Mengapa? Karena sehabis shalat yang didirikan setahun sekali tersebut, biasanya
takmir masjid mendata para jama’ah untuk kemudian pada siang atau sore harinya
mereka menerima kiriman daging kurban.
Keluar dari masjid, di
depan kios jamu tradisional, lelaki yang mencium bau sekolah cuma lima bulan
itu melihat Joko. Ya, Joko. Hei, itu kan pemuda yang dulu berbuat kurang ajar
terhadap istriku! Tunggu! Akan kuhajar kau sampai mampus. Batinnya meraung.
Ketika hendak
menumpahkan dendam, langkahnya tiba-tiba tertahan. Terpaksa ia mengubur
maksudnya dalam-dalam. Sayang, jika demi membalas apa yang dulu dilakukan Joko
pada sang istri, Sugino harus mengorbankan profesinya. Belum lunas melampiaskan
amarah, bisa-bisa kedoknya selaku pengemis buta terbongkar. Wah, malah runyam
urusan!
Sugino menghindar,
berjalan berlawanan arah dari Joko. Dan, tergeragap. Di depannya tengah berdiri
seseorang berumur tiga puluhan tahun. Ialah lelaki yang ditemui di warung Mbok
Kinah, yang makan begitu lahap dengan menu kare ayam dijangkapi tiga biji
kerupuk. Lelaki dengan satu mata tertutup sedang lainnya terbuka dengan warna
putih semua. Lelaki yang bermuka melas dengan keringat berhamburan serta
berjalan gemetaran dengan kaki kanan diseret saat meminta-minta. Akan tetapi,
anehnya, lelaki tersebut sama sekali tidak menunjukkan bahwa dirinya cacat.

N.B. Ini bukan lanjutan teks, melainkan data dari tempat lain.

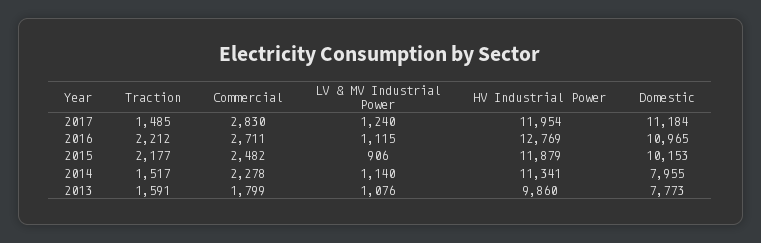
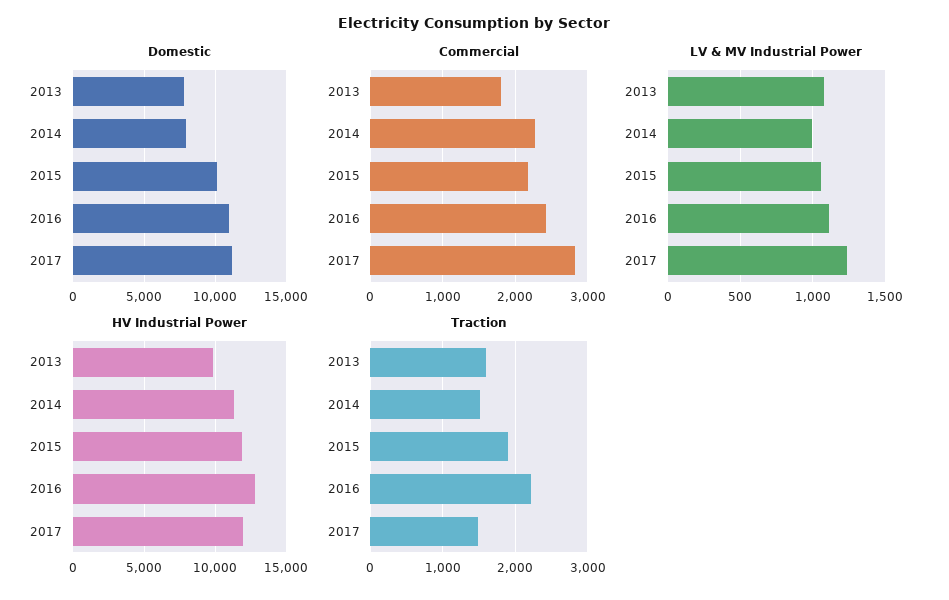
  {
    "Traction": {
      "2017": 1485,
      "2016": 2212,
-     "2015": 2177,
+     "2015": 1900,
      "2014": 1517,
      "2013": 1591
    },
    "Commercial": {
      "2017": 2830,
-     "2016": 2711,
+     "2016": 2400,
-     "2015": 2482,
+     "2015": 2200,
      "2014": 2278,
      "2013": 1799
    },
    "LV & MV Industrial Power": {
      "2017": 1240,
      "2016": 1115,
-     "2015": 906,
+     "2015": 1050,
-     "2014": 1140,
+     "2014": 1000,
      "2013": 1076
    },
    "HV Industrial Power": {
      "2017": 11954,
      "2016": 12769,
      "2015": 11879,
      "2014": 11341,
      "2013": 9860
    },
    "Domestic": {
      "2017": 11184,
      "2016": 10965,
      "2015": 10153,
      "2014": 7955,
      "2013": 7773
    }
  }

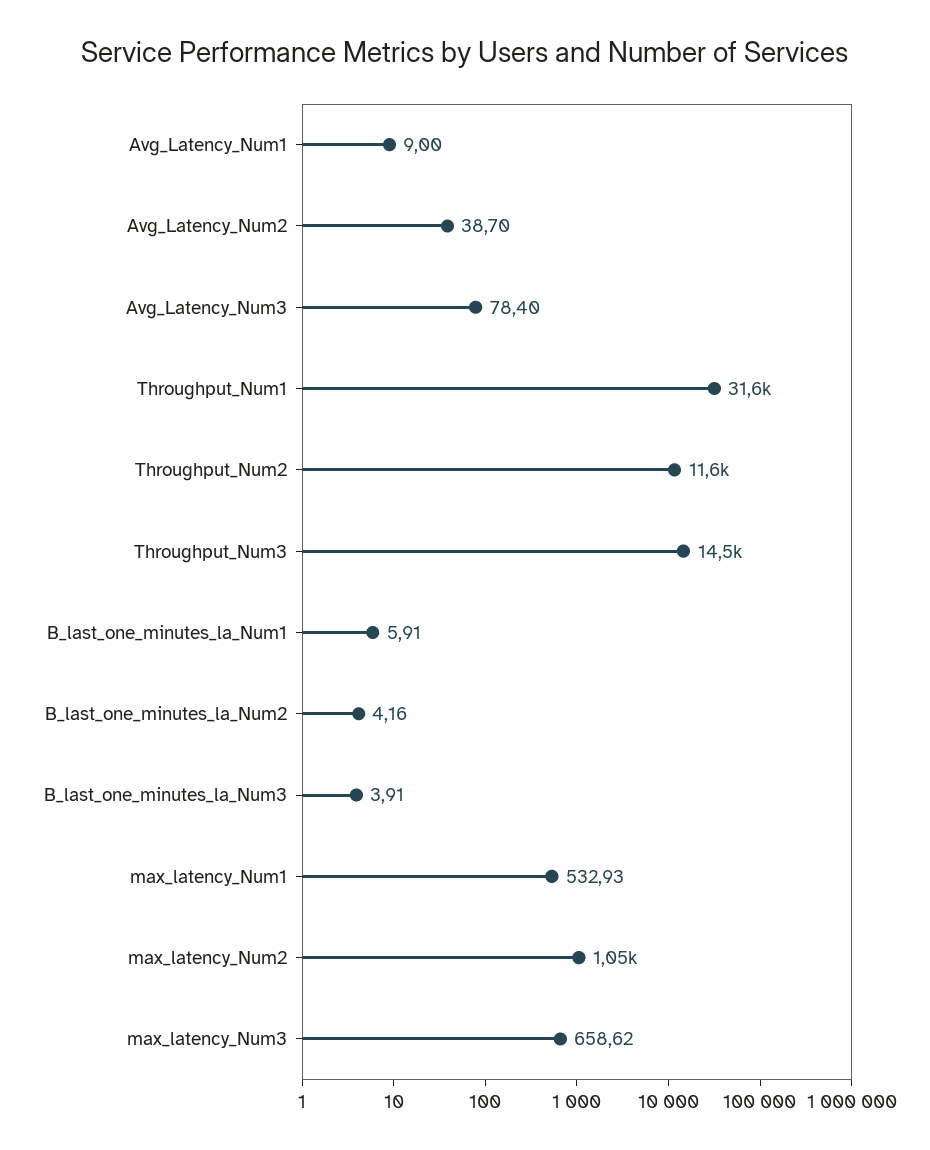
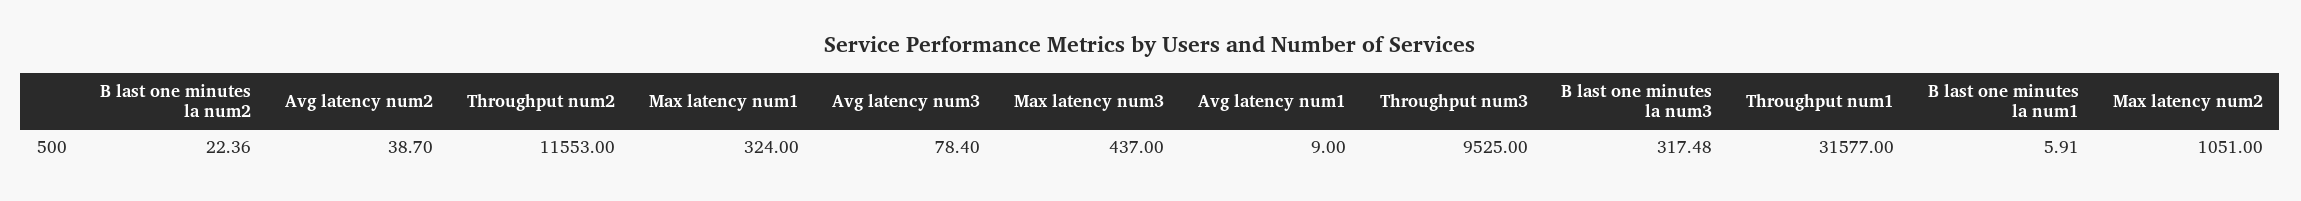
  {
    "Avg_Latency_Num1": 9,
    "Avg_Latency_Num2": 38.7,
    "Avg_Latency_Num3": 78.4,
    "Throughput_Num1": 31577,
    "Throughput_Num2": 11553,
-   "Throughput_Num3": 14500,
+   "Throughput_Num3": 9525,
    "B_last_one_minutes_la_Num1": 5.91,
-   "B_last_one_minutes_la_Num2": 4.16,
+   "B_last_one_minutes_la_Num2": 22.36,
-   "B_last_one_minutes_la_Num3": 3.91,
+   "B_last_one_minutes_la_Num3": 317.48,
-   "max_latency_Num1": 532.93,
+   "max_latency_Num1": 324,
    "max_latency_Num2": 1051,
-   "max_latency_Num3": 658.62
+   "max_latency_Num3": 437
  }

Bahkan, ia nampak amat sehat.
Mata lelaki yang dikira
Sugino buta itu membelalak. Tanpa diberitahu pun, Sugino mafhum kalau lelaki
yang pura-pura menjadi pengemis buta semisal dirinya itu sedang dihinggapi
kemarahan. Kemarahan membabibuta yang mudah mencelakakan keselamatan nyawanya.
Sugino memandangi
tongkat yang dicuri dari lelaki di depannya. Tongkat itu. Tongkat yang
membantunya mengetam uang seratus ribu dalam waktu tiga jam itu. Sungguh, ia
ditikam gamang: memohon maaf dan menyerahkan tongkat kepada pemiliknya ataukah
kabur tunggang langgang seraya mengumpat sekenanya.